The blast came a day before the new U.S. Mideast envoy, George Mitchell, was due in Israel. It underscored the difficulty President Barack Obama faces as he tries to get Israeli-Palestinian peace efforts back on track.
Later Tuesday, Palestinians said a tank shell hit a house near the border in southern Gaza. There were no reports of casualties. The military had no immediate comment.
The incident came as Gazans struggle to resume normal life after the fighting, and as international donors discuss how best to help the territory rebuild. Gaza's Hamas leader said Tuesday the group which is boycotted as a terrorist organization by the U.S. and European Union would not try to claim any of the reconstruction funds, an announcement that appeared aimed at clearing the way for money to start flowing.
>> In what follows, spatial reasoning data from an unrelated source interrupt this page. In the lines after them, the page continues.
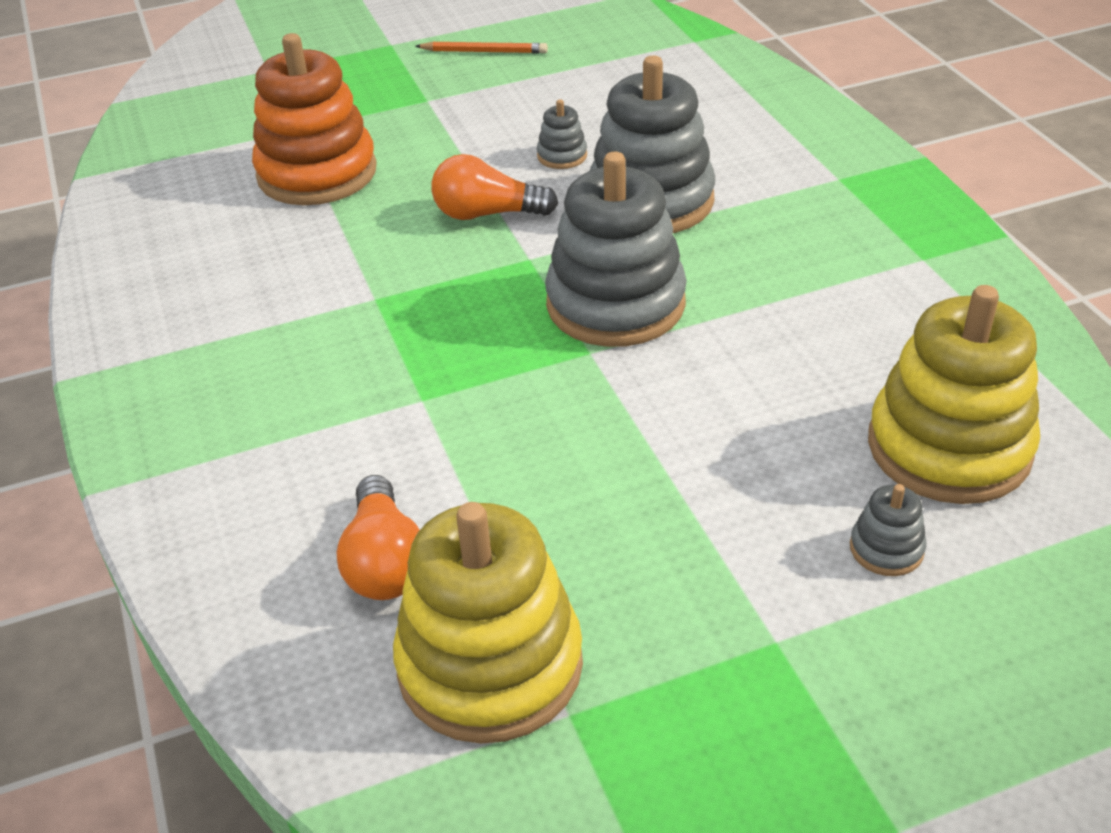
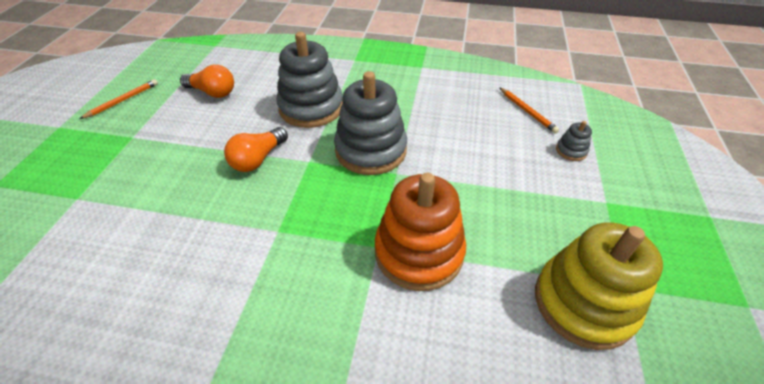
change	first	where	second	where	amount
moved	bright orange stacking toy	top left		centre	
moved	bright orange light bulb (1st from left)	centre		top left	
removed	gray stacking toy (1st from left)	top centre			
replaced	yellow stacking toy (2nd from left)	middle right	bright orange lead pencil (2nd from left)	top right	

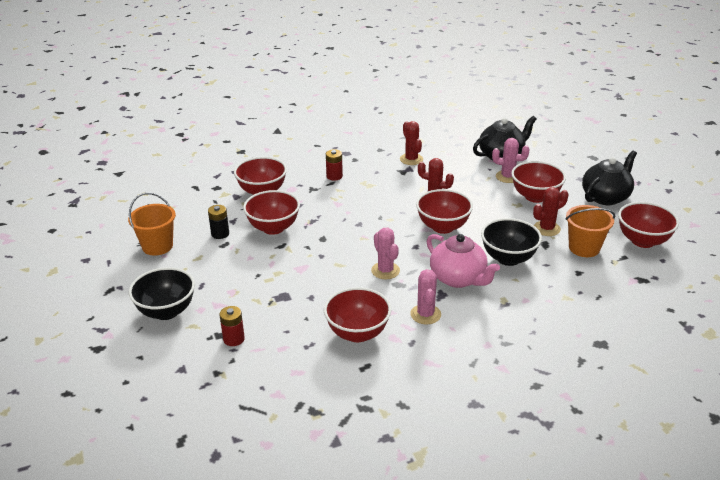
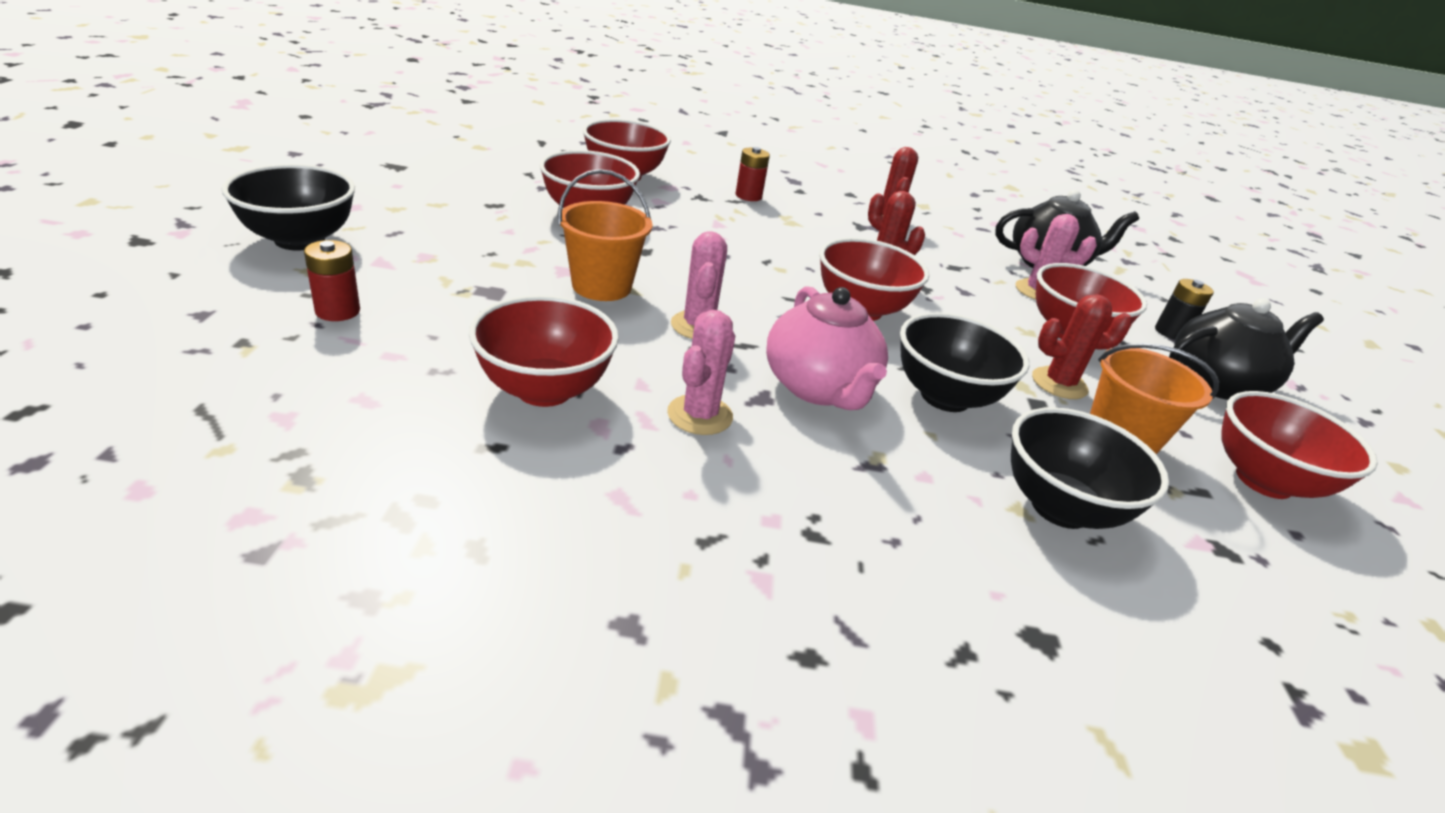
change	first	where	second	where	amount
moved	bright orange pail (1st from left)	middle left		top centre	
moved	ebony battery	middle left		middle right	
added			ebony deep dish (3rd from left)	middle right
The announcement from Ismail Haniyeh, who remains in hiding because of fears he could be assassinated by Israel, appeared directed at donors who concerned their funds could end up in Hamas' hands.
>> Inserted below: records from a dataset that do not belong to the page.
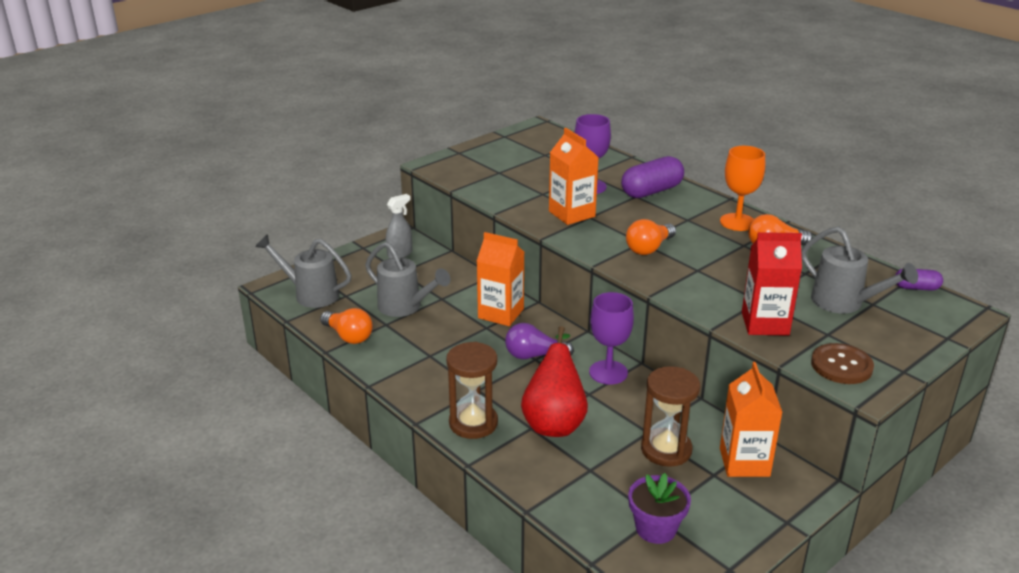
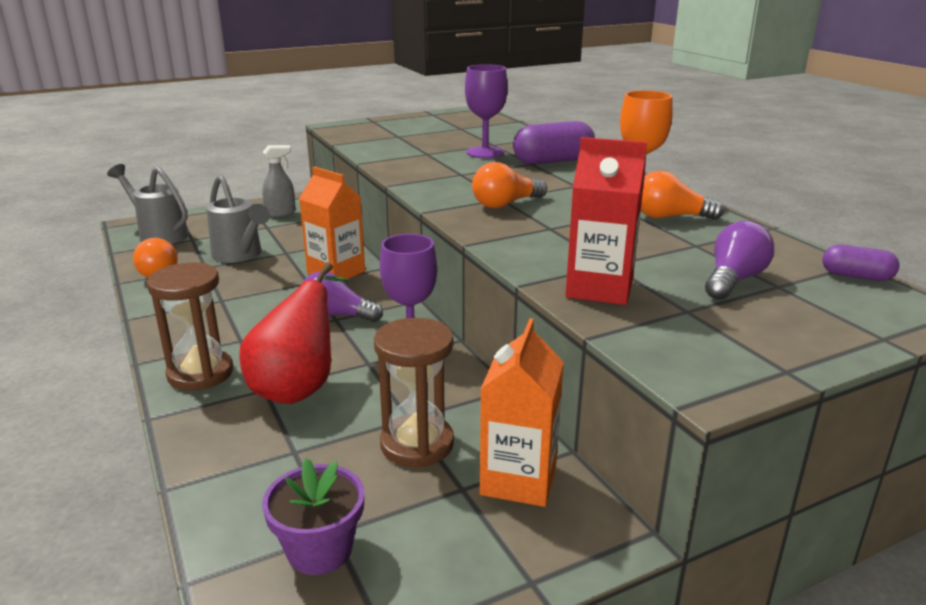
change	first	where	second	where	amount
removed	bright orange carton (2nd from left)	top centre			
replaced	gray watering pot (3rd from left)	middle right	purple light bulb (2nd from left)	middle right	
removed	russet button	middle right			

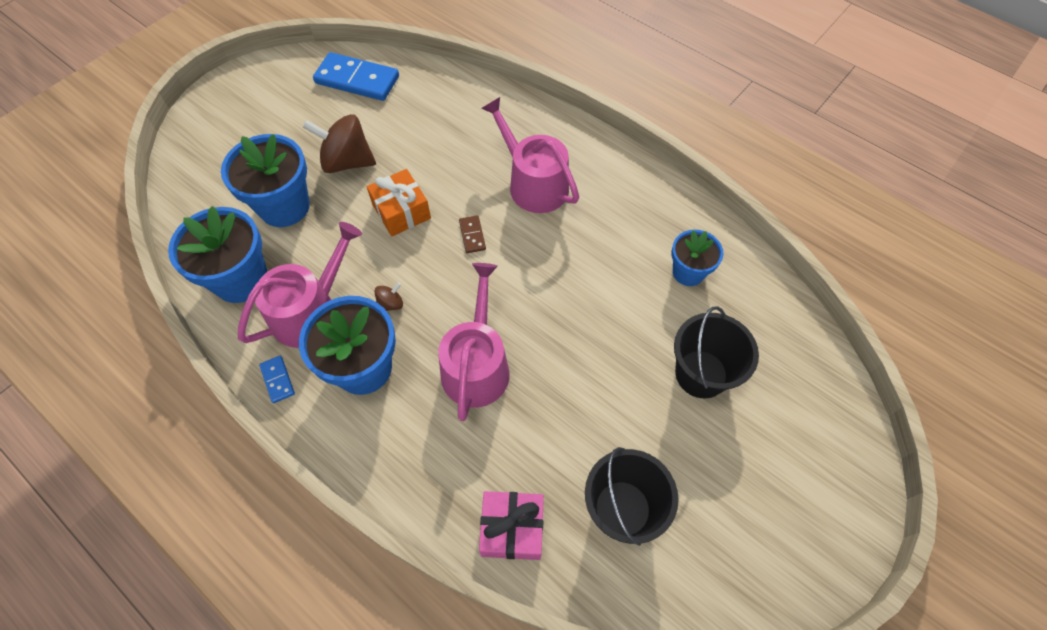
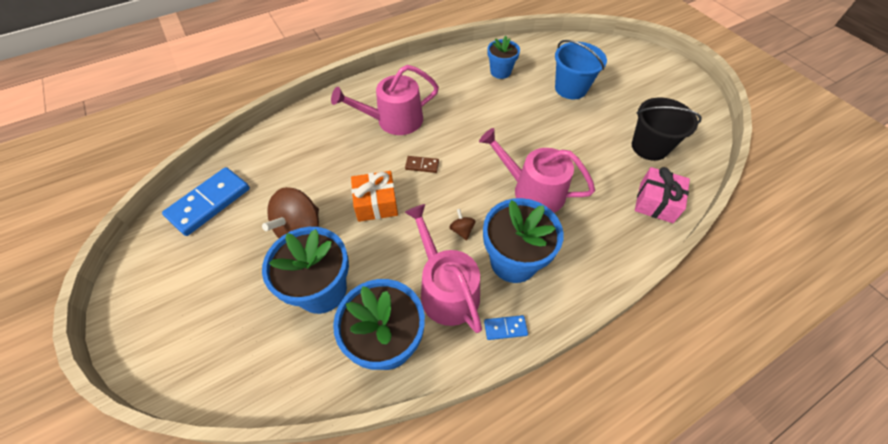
change	first	where	second	where	amount
recoloured	ebony pail (2nd from left)	middle right	royal blue pail	top centre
"Our aim now is to ease the suffering of our people and to remove the aftermath of the aggression in Gaza," the statement said. "Therefore we emphasize that we are not concerned to receive the money for rebuilding Gaza and we are not seeking that." After Tuesday's bomb blast, heavy gunfire was heard along the border in central Gaza and Israeli helicopters hovered in the air firing machine gun bursts, Palestinian witnesses said. An Israeli jet set off a loud sonic boom over Gaza City not long afterward, possibly as a warning.
Hamas said an airstrike wounded one of its militants as he rode a motorcycle in the southern Gaza town of Khan Younis. Residents said Israeli tanks and bulldozers have also entered the area where the roadside bombing took place and were tearing up some vacant land _ apparently to prevent it from being used to stage attacks. The Israeli military said the bomb targeted an Israeli patrol near the border community of Kissufim. There was no claim of responsibility.
Not long after the bombing, a 27-year-old Gaza farmer was killed by Israeli gunfire along the border several miles (kilometers) away, according to Dr. Moaiya Hassanain of Gaza's Health Ministry. Two other Palestinians were wounded. The military had no comment, and it was unclear if the two incidents were related.
Israel closed its crossings into Gaza to humanitarian aid traffic after briefly opening them Tuesday morning. Gaza border official Raed Fattouh said Israeli officials informed him the closure was due to the attack.
Israel and Gaza militants have been holding their fire since Israel ended its offensive, which was aimed at halting rocket fire from the territory. Israel announced a unilateral cease-fire on Jan. 17, and that was followed by a similar announcement from Gaza militants.
In the days immediately following the cease-fire there was shelling by Israeli gunboats and some gunfire along the border _ including the killing of two men Palestinian officials identified as farmers _ but there were no serious clashes until Tuesday.